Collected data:
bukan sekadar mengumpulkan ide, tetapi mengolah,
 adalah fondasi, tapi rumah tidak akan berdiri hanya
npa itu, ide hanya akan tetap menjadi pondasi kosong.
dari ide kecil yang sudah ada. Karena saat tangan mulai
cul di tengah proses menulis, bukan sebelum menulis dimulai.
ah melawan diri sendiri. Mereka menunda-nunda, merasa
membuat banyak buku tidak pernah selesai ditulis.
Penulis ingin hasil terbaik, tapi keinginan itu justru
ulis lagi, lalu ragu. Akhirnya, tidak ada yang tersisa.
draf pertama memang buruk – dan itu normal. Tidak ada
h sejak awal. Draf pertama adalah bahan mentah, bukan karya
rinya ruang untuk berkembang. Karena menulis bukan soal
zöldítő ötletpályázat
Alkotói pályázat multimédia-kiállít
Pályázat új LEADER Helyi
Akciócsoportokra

» **Exercise requirements**
Return the entries above in full and exactly as written.

» **Result for this task**
bukan sekadar mengumpulkan ide, tetapi mengolah,
 adalah fondasi, tapi rumah tidak akan berdiri hanya
npa itu, ide hanya akan tetap menjadi pondasi kosong.
dari ide kecil yang sudah ada. Karena saat tangan mulai
cul di tengah proses menulis, bukan sebelum menulis dimulai.
ah melawan diri sendiri. Mereka menunda-nunda, merasa
membuat banyak buku tidak pernah selesai ditulis.
Penulis ingin hasil terbaik, tapi keinginan itu justru
ulis lagi, lalu ragu. Akhirnya, tidak ada yang tersisa.
draf pertama memang buruk – dan itu normal. Tidak ada
h sejak awal. Draf pertama adalah bahan mentah, bukan karya
rinya ruang untuk berkembang. Karena menulis bukan soal
zöldítő ötletpályázat
Alkotói pályázat multimédia-kiállít
Pályázat új LEADER Helyi
Akciócsoportokra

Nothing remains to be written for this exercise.